Quite a few American actors were doing British sf right then, including Marshall Thompson, Forest Tucker, Dean Jagger, Dennis O’Keefe (The Diamond Wizard). I suppose if you stretched the limits of sf you could even call James Stewart in No Highway in the Sky as science fiction since it is fiction about a scientific problem.
Anyone recall the Danish Godzilla, Reptilicus?
June 12th, 2014 at 7:45 pm
The special effects just weren’t good enough for the script. There are some great shadowy black and white images, but the dinosaur looks the same and does the same thing too often. Still, better than many from the era
June 12th, 2014 at 8:31 pm
Haven’t seen “Reptilicus,” but I believe the U.S. version is on a 4-pack of sf/monster films. One of those DVD’s that sell for like $5 but have four movies of that genre from that era.
June 13th, 2014 at 3:43 am
REPTILICUS looks like a hand puppet, but it still runs a distant second to THE GIANT CLAW in the “real-dumb-giant-monster” sweeps.
June 13th, 2014 at 4:38 pm
Dan
Agree 100%. The Giant Claw maybe the single worst sfx monster I have ever seen and that includes an ape headed robot in a fish bowl helmet and the Japanese King Kong.

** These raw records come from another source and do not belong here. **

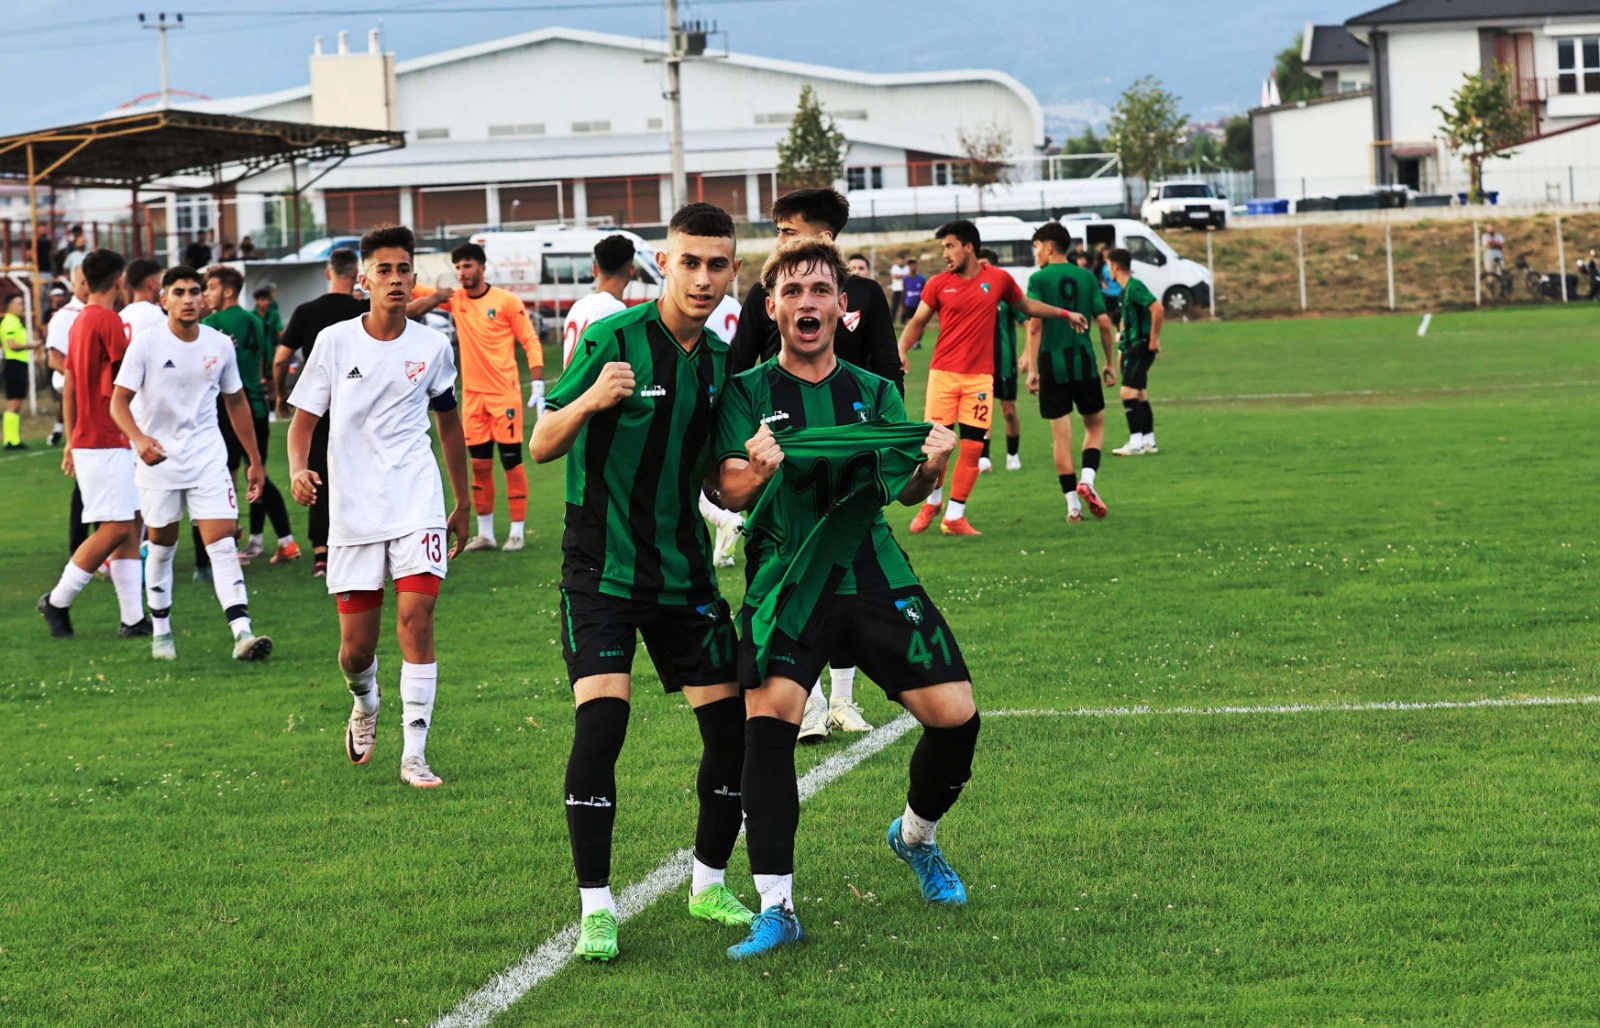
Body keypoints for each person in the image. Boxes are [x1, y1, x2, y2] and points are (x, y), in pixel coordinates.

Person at [714, 238, 972, 960]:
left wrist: (929, 467)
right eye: (792, 291)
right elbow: (725, 487)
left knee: (956, 721)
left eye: (820, 290)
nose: (807, 302)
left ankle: (916, 838)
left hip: (872, 573)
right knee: (769, 728)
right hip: (786, 581)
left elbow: (906, 488)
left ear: (842, 308)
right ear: (772, 309)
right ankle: (777, 907)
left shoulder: (877, 392)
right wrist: (755, 472)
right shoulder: (749, 392)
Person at [530, 203, 749, 964]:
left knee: (731, 735)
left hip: (684, 572)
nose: (702, 278)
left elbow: (725, 490)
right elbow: (542, 441)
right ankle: (596, 906)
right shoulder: (610, 339)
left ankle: (709, 882)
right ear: (665, 260)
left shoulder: (723, 366)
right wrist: (590, 399)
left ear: (732, 271)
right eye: (690, 262)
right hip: (601, 572)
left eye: (717, 264)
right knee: (603, 726)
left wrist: (758, 467)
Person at [287, 224, 470, 790]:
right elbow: (302, 423)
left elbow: (449, 426)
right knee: (354, 650)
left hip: (416, 498)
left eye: (404, 269)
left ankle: (415, 754)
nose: (395, 279)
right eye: (384, 270)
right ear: (362, 277)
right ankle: (365, 701)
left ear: (415, 277)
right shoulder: (335, 342)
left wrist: (462, 500)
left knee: (416, 619)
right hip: (353, 512)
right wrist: (298, 468)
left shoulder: (433, 346)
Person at [728, 187, 901, 741]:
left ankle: (843, 701)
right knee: (790, 583)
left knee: (848, 574)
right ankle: (805, 701)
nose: (779, 240)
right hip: (787, 465)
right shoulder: (771, 295)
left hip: (850, 474)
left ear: (822, 237)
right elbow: (742, 363)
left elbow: (886, 365)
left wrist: (891, 439)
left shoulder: (865, 294)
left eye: (788, 230)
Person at [111, 265, 272, 662]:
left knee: (222, 542)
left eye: (195, 292)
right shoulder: (147, 345)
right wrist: (140, 439)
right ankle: (162, 632)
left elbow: (235, 402)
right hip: (159, 464)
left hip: (208, 459)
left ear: (204, 298)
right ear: (163, 299)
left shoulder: (220, 344)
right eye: (178, 292)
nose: (188, 299)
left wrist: (254, 460)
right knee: (163, 548)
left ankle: (242, 633)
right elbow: (118, 402)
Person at [897, 219, 1087, 536]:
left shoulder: (998, 280)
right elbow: (918, 321)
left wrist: (1065, 313)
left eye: (949, 246)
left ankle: (955, 516)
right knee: (936, 449)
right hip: (943, 376)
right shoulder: (938, 284)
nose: (945, 253)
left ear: (968, 246)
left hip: (980, 380)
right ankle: (932, 501)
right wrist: (901, 350)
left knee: (972, 448)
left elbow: (1026, 306)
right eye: (943, 247)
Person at [36, 250, 149, 639]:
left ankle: (133, 619)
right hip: (106, 436)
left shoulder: (80, 321)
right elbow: (127, 383)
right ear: (119, 281)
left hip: (91, 436)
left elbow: (68, 386)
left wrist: (70, 437)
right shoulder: (108, 321)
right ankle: (58, 599)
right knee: (117, 526)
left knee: (130, 523)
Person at [409, 242, 542, 552]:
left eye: (467, 266)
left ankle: (518, 532)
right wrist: (400, 275)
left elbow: (530, 341)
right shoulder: (457, 301)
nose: (462, 273)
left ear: (482, 267)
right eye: (458, 268)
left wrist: (536, 383)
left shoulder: (506, 301)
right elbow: (419, 291)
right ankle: (486, 535)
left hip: (504, 396)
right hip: (472, 399)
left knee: (512, 464)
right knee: (479, 466)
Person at [275, 247, 367, 578]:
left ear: (329, 273)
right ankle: (362, 543)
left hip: (318, 404)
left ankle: (321, 554)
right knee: (361, 471)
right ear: (356, 275)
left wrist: (279, 394)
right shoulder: (364, 310)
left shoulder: (305, 311)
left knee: (316, 474)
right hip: (358, 403)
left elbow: (280, 358)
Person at [202, 266, 297, 564]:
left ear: (228, 291)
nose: (205, 294)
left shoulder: (210, 323)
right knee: (256, 473)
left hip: (227, 407)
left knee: (224, 477)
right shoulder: (256, 321)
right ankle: (271, 540)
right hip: (256, 406)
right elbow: (269, 361)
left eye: (211, 287)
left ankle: (229, 545)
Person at [1024, 223, 1118, 522]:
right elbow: (1104, 323)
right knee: (1095, 426)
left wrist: (1032, 368)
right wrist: (1109, 363)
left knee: (1061, 438)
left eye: (1037, 246)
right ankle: (1087, 481)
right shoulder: (1087, 276)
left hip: (1053, 365)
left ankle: (1072, 507)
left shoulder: (1038, 278)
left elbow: (1035, 324)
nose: (1036, 253)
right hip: (1083, 362)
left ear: (1049, 247)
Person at [1107, 247, 1164, 456]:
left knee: (1127, 392)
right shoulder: (1125, 290)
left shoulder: (1135, 286)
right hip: (1131, 346)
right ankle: (1149, 441)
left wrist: (1153, 338)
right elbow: (1125, 321)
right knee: (1139, 394)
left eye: (1108, 265)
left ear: (1115, 266)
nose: (1107, 270)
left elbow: (1157, 308)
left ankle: (1136, 442)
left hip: (1140, 346)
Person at [974, 247, 1025, 474]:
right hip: (979, 364)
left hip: (1005, 362)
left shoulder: (1006, 294)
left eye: (985, 264)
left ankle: (1013, 454)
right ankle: (984, 456)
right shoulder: (974, 293)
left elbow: (1029, 321)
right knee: (982, 410)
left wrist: (1027, 354)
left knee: (1008, 410)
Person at [561, 234, 634, 369]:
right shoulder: (616, 310)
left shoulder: (577, 307)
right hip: (595, 388)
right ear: (631, 270)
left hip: (572, 388)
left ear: (595, 269)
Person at [3, 293, 36, 450]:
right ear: (10, 305)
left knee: (17, 403)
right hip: (14, 364)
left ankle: (13, 439)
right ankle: (10, 440)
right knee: (14, 403)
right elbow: (11, 345)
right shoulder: (9, 322)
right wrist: (31, 345)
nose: (22, 306)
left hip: (19, 364)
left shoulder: (15, 321)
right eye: (19, 303)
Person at [120, 258, 168, 342]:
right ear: (151, 283)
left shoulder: (121, 315)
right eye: (160, 279)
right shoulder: (157, 315)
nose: (162, 285)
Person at [900, 258, 925, 341]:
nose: (912, 267)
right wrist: (902, 305)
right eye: (910, 265)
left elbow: (925, 292)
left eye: (914, 264)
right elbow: (904, 292)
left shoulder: (921, 278)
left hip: (919, 304)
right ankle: (910, 340)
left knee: (920, 323)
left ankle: (918, 341)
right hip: (909, 304)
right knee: (909, 323)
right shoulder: (905, 279)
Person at [889, 251, 909, 325]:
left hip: (904, 289)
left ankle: (903, 321)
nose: (901, 261)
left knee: (904, 306)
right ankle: (891, 321)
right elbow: (895, 276)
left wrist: (900, 276)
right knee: (894, 306)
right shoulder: (894, 267)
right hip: (896, 289)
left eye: (902, 259)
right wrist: (903, 276)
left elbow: (907, 276)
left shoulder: (907, 267)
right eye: (900, 259)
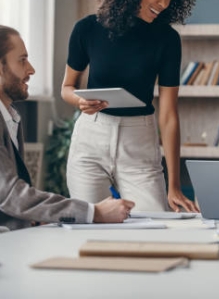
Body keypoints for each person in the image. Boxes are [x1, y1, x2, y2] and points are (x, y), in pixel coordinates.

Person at [61, 0, 200, 212]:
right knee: (92, 225)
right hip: (91, 138)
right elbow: (67, 87)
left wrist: (174, 185)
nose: (162, 3)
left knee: (154, 225)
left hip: (139, 142)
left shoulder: (167, 39)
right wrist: (79, 102)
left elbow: (169, 114)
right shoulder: (87, 29)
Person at [0, 25, 135, 231]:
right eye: (22, 60)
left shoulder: (9, 118)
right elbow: (10, 195)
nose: (31, 70)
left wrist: (37, 217)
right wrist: (94, 213)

December 4th, 2014 at 10:46 am
One interesting thing about this very good film is the utter confusion that has been created by the directorial credit on the British prints of this film, which credit Eugene Lourie AND Douglas Hickox as directors. It is interesting because Mr Hickox was not a “co-director” on this film. What he actually did on the film is not quite clear. Most of those who have been looking into this credit mystery suppose that he was merely a second-unit director working on the crowd scenes, which would make sense because he was an assistant director until he got his directorial break around 1970.
The source of the confusion would appear to be in the financing of the project. It was a common practice among producers who would get foreign backers for some or all of their budgets was the insistence of said backer to include a film worker of his nationality to appear on the credits. A famous example of this was the epic film EL CID from 1961. In order for producer Samuel Bronston to obtain Italian financial backing for the project he was required to include the name of an Italian somewhere prominently in the credits. To the chagrin of composer Miklos Rozsa, who wrote that film score for EL CID, Bronston added the name of an Italian composer to the music credits of the Italian release of EL CID. All other prints had only “Music by Miklos Rozsa”. Now, that Italian composer did not write a single note of music for EL CID, but his name appears on the credits of the Italian release.
I suspect the same thing happened in the case of BEHEMOTH. Knowing the shenanigans of producers like David Diamond I have no doubt that in order to obtain British financing he was obligated to include the name of a British technician in the credits on the British prints and so decided to use Mr Hickox’s name as co-director. This anomaly has now become fact, unfortunately, since so many references accept the British titles at face value – even as they are strangely silent on the fact that most other international prints contain the name of Lourie only. This is sad because it deprives Lourie of the sole credit he deserves and gives a misleading idea of the career or Mr Hickox.
December 4th, 2014 at 12:20 pm
Fascinating inside information. Thanks!